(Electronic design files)

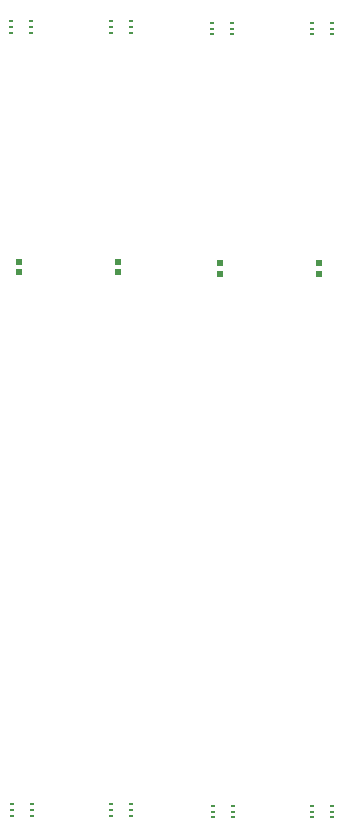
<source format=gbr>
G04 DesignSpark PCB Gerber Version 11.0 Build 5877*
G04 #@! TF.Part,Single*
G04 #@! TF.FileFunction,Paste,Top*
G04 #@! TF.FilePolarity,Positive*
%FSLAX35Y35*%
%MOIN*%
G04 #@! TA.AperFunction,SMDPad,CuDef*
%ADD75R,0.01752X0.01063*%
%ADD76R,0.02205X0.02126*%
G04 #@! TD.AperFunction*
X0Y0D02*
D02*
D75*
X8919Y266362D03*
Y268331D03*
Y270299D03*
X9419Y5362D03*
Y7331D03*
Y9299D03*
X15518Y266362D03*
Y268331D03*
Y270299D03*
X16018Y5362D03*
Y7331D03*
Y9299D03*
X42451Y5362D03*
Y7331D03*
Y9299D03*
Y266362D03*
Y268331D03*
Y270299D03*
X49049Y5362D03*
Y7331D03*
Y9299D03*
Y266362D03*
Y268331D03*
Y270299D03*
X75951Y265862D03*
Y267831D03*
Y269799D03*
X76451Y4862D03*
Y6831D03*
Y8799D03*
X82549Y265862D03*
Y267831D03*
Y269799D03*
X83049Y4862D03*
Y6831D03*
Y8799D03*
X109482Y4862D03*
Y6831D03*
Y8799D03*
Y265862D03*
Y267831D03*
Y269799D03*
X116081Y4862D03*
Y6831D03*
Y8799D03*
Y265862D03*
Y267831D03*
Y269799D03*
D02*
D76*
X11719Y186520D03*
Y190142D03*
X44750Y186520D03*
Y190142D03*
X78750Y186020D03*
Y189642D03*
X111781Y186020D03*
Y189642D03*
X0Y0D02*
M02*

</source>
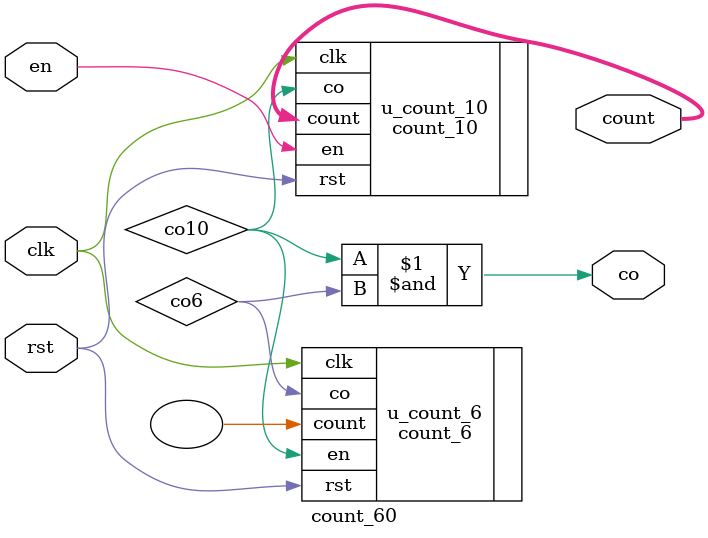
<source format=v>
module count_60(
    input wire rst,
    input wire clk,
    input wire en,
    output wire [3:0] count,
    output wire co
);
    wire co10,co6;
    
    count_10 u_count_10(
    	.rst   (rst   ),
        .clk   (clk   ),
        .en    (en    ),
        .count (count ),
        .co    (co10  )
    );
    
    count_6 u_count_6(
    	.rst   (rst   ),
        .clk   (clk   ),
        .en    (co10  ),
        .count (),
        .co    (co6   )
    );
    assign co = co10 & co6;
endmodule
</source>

Problem to work on:
Down to the last line, set down the data above exactly, and omit all images.

Output for this exercise:
<source format=gbr>
G04 DesignSpark PCB Gerber Version 11.0 Build 5877*
G04 #@! TF.Part,Single*
G04 #@! TF.FileFunction,Paste,Top*
G04 #@! TF.FilePolarity,Positive*
%FSLAX35Y35*%
%MOIN*%
G04 #@! TA.AperFunction,SMDPad,CuDef*
%ADD75R,0.01752X0.01063*%
%ADD76R,0.02205X0.02126*%
G04 #@! TD.AperFunction*
X0Y0D02*
D02*
D75*
X8919Y266362D03*
Y268331D03*
Y270299D03*
X9419Y5362D03*
Y7331D03*
Y9299D03*
X15518Y266362D03*
Y268331D03*
Y270299D03*
X16018Y5362D03*
Y7331D03*
Y9299D03*
X42451Y5362D03*
Y7331D03*
Y9299D03*
Y266362D03*
Y268331D03*
Y270299D03*
X49049Y5362D03*
Y7331D03*
Y9299D03*
Y266362D03*
Y268331D03*
Y270299D03*
X75951Y265862D03*
Y267831D03*
Y269799D03*
X76451Y4862D03*
Y6831D03*
Y8799D03*
X82549Y265862D03*
Y267831D03*
Y269799D03*
X83049Y4862D03*
Y6831D03*
Y8799D03*
X109482Y4862D03*
Y6831D03*
Y8799D03*
Y265862D03*
Y267831D03*
Y269799D03*
X116081Y4862D03*
Y6831D03*
Y8799D03*
Y265862D03*
Y267831D03*
Y269799D03*
D02*
D76*
X11719Y186520D03*
Y190142D03*
X44750Y186520D03*
Y190142D03*
X78750Y186020D03*
Y189642D03*
X111781Y186020D03*
Y189642D03*
X0Y0D02*
M02*

</source>
<source format=v>
module count_60(
    input wire rst,
    input wire clk,
    input wire en,
    output wire [3:0] count,
    output wire co
);
    wire co10,co6;
    
    count_10 u_count_10(
    	.rst   (rst   ),
        .clk   (clk   ),
        .en    (en    ),
        .count (count ),
        .co    (co10  )
    );
    
    count_6 u_count_6(
    	.rst   (rst   ),
        .clk   (clk   ),
        .en    (co10  ),
        .count (),
        .co    (co6   )
    );
    assign co = co10 & co6;
endmodule
</source>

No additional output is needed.